A few weeks ago Mom and I zoomed up the hill with Ashley and Kristen Haymond, who stayed the weekend with us, and visited the lovely garden of Rosemary Nightingale. What an inspiration!

Set in the beautiful Sierra Nevada foothills, Mrs. Nightingale's garden is overflowing with herbs of every kind. As she led us through as a part of our tour, she kept us thinking with tidbits of information and folklore about each herb. Using her trusty garden sissors, Mrs. Nightingale snipped us each a stem of the herbs that were in season in her garden. By the end of our tour, we each had a bouquet of fragrant herbs to take home and dry ourselves.

Mrs. Nightingale served a delicious herb/ginger iced tea in delicate stem goblets as refreshment. She also demonstrated creative ways to use herbs in your home. It amazed me how many ways we can use God's creation in place of many chemicals on the market today.

Below, Ashley is enjoying the Russian Sage.
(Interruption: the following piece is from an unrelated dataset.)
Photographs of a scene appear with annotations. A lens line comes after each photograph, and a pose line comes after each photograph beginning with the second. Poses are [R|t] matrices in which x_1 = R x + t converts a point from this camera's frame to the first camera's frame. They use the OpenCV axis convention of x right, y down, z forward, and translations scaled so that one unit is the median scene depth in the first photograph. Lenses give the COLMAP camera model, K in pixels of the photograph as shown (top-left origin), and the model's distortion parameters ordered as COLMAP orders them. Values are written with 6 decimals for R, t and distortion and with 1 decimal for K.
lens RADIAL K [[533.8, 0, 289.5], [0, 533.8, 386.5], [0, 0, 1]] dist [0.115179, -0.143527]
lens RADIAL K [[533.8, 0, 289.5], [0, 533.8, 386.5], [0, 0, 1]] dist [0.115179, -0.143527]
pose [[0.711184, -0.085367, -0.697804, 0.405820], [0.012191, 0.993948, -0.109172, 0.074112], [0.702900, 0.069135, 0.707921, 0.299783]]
Stepping into the coolness of the garden Giftshop, the first thing that struck my eye was the thick bundles of lavender hung up in a row to dry.

As I looked further into the shop, my senses were stimulated by the variety of textures presented, such as the homemade soaps sitting in beds of dried herbs; cool and inviting to the touch. Her corked glass bottles of herbs sat waiting on the glass counters, anxious to have their secrets revealed. The homemade "lotions and potions and vanities in a bottle" as Max would say, sitting in another area were especially intriguing to me as I've tried my hand at making those before. Passing my sniffer across the top of the bottle, the powdery smell of lavender reached up to tickle it. Delightful!

The shop was a visual delight because on the walls and scattered throughout the garden and shop Mrs. Nightingale and her husband shared their artwork. Every corner of the shop was filled with homemade industry! Using God's creation and the bounty of nature, the Nightingales had created a paradise that they are sharing with the world.